Exercise: Scan the lines below for the word "подання". Copy each line you find it in.

Raw data:
= = =

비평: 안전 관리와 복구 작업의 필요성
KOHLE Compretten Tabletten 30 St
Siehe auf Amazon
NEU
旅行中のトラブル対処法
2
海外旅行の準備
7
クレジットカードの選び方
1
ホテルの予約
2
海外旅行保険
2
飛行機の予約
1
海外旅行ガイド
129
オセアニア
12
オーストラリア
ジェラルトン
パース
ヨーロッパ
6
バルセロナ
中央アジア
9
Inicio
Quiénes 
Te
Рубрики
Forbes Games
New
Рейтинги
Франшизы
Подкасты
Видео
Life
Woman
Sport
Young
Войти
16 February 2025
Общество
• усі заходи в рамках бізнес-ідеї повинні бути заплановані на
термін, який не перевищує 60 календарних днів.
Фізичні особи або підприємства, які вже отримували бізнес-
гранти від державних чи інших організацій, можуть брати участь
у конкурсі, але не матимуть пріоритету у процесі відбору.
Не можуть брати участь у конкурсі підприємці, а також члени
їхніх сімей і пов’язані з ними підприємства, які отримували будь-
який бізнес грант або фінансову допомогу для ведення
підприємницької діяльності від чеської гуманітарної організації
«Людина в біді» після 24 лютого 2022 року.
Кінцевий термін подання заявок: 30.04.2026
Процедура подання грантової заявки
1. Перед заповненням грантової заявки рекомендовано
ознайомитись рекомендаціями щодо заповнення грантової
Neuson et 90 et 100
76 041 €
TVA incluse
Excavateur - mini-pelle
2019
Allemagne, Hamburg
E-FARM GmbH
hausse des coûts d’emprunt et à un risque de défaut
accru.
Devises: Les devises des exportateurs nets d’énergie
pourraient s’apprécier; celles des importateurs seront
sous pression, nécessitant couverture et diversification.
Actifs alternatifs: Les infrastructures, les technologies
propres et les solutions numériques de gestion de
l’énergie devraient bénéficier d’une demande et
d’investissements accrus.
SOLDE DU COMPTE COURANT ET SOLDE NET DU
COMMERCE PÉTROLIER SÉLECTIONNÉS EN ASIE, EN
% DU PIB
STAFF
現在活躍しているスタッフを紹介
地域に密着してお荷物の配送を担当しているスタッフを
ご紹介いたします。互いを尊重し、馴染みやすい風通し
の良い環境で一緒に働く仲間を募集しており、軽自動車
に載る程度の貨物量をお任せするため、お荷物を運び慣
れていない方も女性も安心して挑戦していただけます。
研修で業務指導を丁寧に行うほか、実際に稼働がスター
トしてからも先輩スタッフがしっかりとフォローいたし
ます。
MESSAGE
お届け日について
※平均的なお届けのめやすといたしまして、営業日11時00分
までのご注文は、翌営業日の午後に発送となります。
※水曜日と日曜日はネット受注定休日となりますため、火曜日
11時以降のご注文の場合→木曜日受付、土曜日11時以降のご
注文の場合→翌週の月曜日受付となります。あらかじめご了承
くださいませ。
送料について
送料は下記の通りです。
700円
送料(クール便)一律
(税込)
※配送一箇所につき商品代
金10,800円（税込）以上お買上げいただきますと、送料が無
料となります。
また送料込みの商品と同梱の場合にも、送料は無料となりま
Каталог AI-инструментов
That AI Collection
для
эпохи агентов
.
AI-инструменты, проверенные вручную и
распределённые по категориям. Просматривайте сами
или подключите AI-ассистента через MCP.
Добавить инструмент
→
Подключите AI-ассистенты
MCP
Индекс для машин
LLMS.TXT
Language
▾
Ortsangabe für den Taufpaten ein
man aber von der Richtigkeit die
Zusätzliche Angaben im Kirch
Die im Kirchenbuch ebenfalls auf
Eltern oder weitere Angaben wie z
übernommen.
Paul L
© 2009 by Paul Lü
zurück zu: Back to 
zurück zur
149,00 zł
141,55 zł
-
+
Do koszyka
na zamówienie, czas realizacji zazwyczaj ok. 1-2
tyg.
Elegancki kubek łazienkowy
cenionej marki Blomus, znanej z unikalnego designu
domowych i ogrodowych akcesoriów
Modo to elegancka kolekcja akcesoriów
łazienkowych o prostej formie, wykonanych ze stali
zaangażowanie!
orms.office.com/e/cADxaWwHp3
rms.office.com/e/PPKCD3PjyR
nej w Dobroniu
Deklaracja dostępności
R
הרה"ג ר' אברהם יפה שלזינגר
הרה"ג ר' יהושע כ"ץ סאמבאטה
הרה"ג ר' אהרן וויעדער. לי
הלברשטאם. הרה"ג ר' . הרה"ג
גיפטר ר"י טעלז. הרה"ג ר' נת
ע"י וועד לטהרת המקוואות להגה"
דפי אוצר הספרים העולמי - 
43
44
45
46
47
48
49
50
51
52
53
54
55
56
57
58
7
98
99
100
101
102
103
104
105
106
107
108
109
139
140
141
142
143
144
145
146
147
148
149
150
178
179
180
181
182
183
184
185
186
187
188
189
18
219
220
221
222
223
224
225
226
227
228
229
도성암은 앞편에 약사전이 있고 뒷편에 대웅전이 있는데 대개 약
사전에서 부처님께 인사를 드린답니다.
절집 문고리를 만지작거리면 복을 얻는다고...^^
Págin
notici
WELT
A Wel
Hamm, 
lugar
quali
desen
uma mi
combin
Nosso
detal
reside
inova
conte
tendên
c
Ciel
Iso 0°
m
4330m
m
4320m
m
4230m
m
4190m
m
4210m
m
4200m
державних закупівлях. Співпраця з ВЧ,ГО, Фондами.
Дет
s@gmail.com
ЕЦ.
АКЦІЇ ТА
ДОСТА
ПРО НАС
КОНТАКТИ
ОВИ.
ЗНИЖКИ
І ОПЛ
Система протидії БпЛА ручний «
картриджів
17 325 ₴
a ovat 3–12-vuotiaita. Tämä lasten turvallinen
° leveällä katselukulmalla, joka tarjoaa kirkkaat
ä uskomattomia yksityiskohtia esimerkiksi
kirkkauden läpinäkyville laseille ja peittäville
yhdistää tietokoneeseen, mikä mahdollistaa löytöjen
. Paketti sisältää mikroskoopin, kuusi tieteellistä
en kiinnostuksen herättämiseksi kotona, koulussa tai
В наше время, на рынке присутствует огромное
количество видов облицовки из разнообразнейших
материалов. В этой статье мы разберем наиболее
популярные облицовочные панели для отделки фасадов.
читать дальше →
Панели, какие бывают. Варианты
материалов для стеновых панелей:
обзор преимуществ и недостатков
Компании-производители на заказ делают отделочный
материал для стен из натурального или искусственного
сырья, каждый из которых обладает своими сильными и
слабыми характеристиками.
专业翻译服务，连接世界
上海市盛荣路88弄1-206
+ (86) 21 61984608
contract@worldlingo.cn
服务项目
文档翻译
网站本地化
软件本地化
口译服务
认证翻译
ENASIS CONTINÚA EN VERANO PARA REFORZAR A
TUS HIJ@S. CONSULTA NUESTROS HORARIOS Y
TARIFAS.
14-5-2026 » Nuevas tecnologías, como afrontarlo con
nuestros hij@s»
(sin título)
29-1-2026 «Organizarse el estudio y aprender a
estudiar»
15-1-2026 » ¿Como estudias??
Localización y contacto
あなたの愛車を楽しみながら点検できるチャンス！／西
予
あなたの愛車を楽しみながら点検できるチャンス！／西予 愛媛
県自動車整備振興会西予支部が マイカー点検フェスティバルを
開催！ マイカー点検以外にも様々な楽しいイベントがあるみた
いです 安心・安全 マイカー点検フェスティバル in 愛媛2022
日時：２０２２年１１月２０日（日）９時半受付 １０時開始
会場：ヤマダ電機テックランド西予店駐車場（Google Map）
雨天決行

= = =

Answer box:
Кінцевий термін подання заявок: 30.04.2026
Процедура подання грантової заявки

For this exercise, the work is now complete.